━━━━━ AVAILABLE DATA
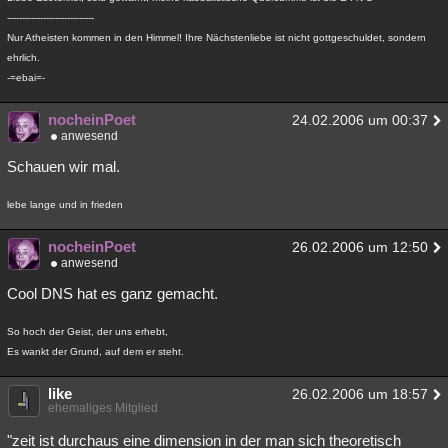
-----------------------------
Nur Atheisten kommen in den Himmel! Ihre Nächstenliebe ist nicht gottgeschuldet, sondern
ehrlich.
-=ebai=-
nocheinPoet
24.02.2006 um 00:37
anwesend
Schauen wir mal.
lebe lange und in frieden
nocheinPoet
26.02.2006 um 12:50
anwesend
Cool DNS hat es ganz gemacht.
So hoch der Geist, der uns erhebt,
Es wankt der Grund, auf dem er steht.
like
26.02.2006 um 18:57
ehemaliges Mitglied
"zeit ist durchaus eine dimension in der man sich theoretisch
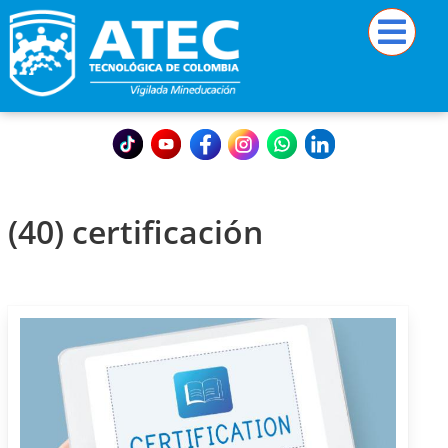
(40) certificación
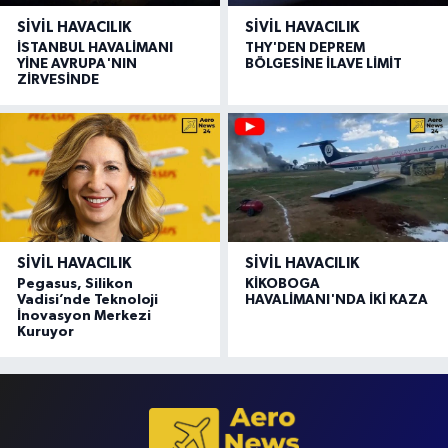
SIVIL HAVACILIK
SIVIL HAVACILIK
İSTANBUL HAVALİMANI
THY'DEN DEPREM
YİNE AVRUPA'NIN
BÖLGESİNE İLAVE LİMİT
ZİRVESİNDE
SIVIL HAVACILIK
SIVIL HAVACILIK
Pegasus, Silikon
KİKOBOGA
Vadisi’nde Teknoloji
HAVALİMANI'NDA İKİ KAZA
İnovasyon Merkezi
Kuruyor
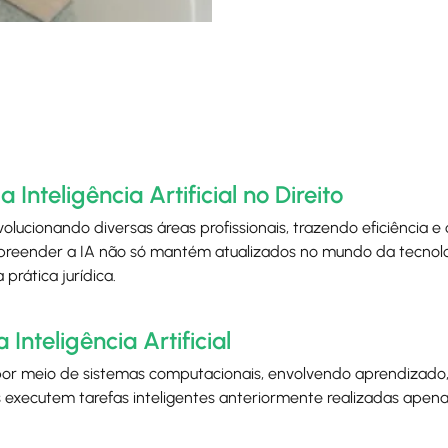
teligência Artificial no Direito
evolucionando diversas áreas profissionais, trazendo eficiência e 
preender a IA não só mantém atualizados no mundo da tecno
prática jurídica.
Inteligência Artificial
por meio de sistemas computacionais, envolvendo aprendizado, 
executem tarefas inteligentes anteriormente realizadas apen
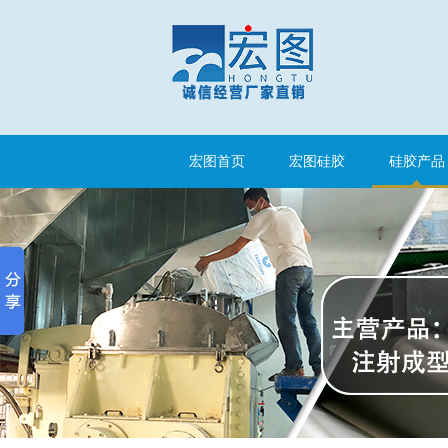
半透明模具硅胶
宏图首页
宏图硅胶
硅胶产品
注射硅胶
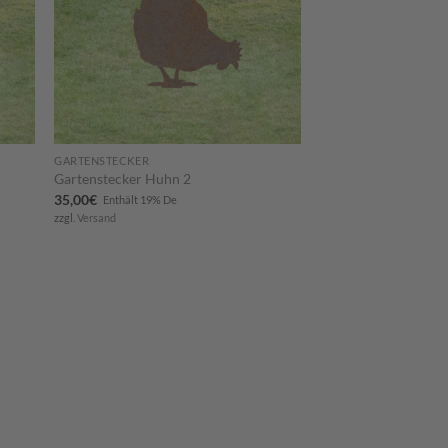
GARTENSTECKER
Gartenstecker Huhn 2
35,00
€
Enthält 19% De
zzgl.
Versand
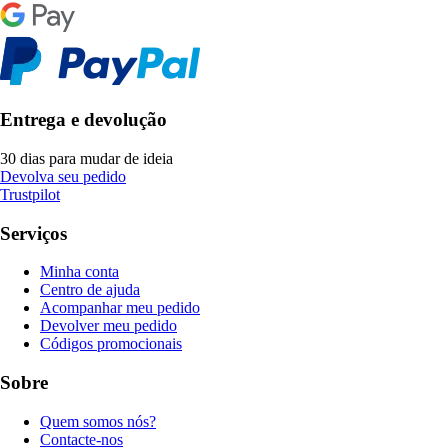
Entrega e devolução
30 dias para mudar de ideia
Devolva seu pedido
Trustpilot
Serviços
Minha conta
Centro de ajuda
Acompanhar meu pedido
Devolver meu pedido
Códigos promocionais
Sobre
Quem somos nós?
Contacte-nos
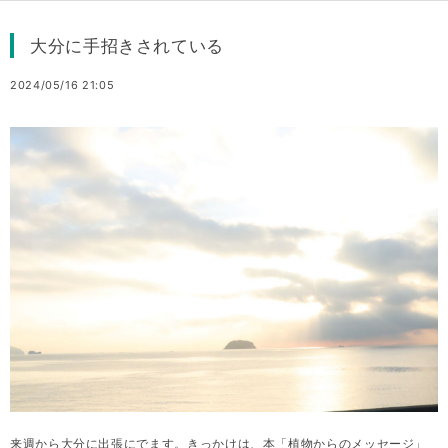
大分に手招きされている
2024/05/16 21:05
来週から大分に出張にでます。きっかけは、本「植物からのメッセージ」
━━━━━━━━━━
WORK ITEM - Every line above should be copied exactly, apart from any pictures.

WRITTEN REPLY -
-----------------------------
Nur Atheisten kommen in den Himmel! Ihre Nächstenliebe ist nicht gottgeschuldet, sondern
ehrlich.
-=ebai=-
nocheinPoet
24.02.2006 um 00:37
anwesend
Schauen wir mal.
lebe lange und in frieden
nocheinPoet
26.02.2006 um 12:50
anwesend
Cool DNS hat es ganz gemacht.
So hoch der Geist, der uns erhebt,
Es wankt der Grund, auf dem er steht.
like
26.02.2006 um 18:57
ehemaliges Mitglied
"zeit ist durchaus eine dimension in der man sich theoretisch
(40) certificación
SIVIL HAVACILIK
SIVIL HAVACILIK
İSTANBUL HAVALİMANI
THY'DEN DEPREM
YİNE AVRUPA'NIN
BÖLGESİNE İLAVE LİMİT
ZİRVESİNDE
SIVIL HAVACILIK
SIVIL HAVACILIK
Pegasus, Silikon
KİKOBOGA
Vadisi’nde Teknoloji
HAVALİMANI'NDA İKİ KAZA
İnovasyon Merkezi
Kuruyor
teligência Artificial no Direito
evolucionando diversas áreas profissionais, trazendo eficiência e 
preender a IA não só mantém atualizados no mundo da tecno
prática jurídica.
Inteligência Artificial
por meio de sistemas computacionais, envolvendo aprendizado, 
executem tarefas inteligentes anteriormente realizadas apen
半透明模具硅胶
宏图首页
宏图硅胶
硅胶产品
注射硅胶
GARTENSTECKER
Gartenstecker Huhn 2
35,00
€
Enthält 19% De
zzgl.
Versand
Entrega e devolução
30 dias para mudar de ideia
Devolva seu pedido
Trustpilot
Serviços
Minha conta
Centro de ajuda
Acompanhar meu pedido
Devolver meu pedido
Códigos promocionais
Sobre
Quem somos nós?
Contacte-nos
大分に手招きされている
2024/05/16 21:05
来週から大分に出張にでます。きっかけは、本「植物からのメッセージ」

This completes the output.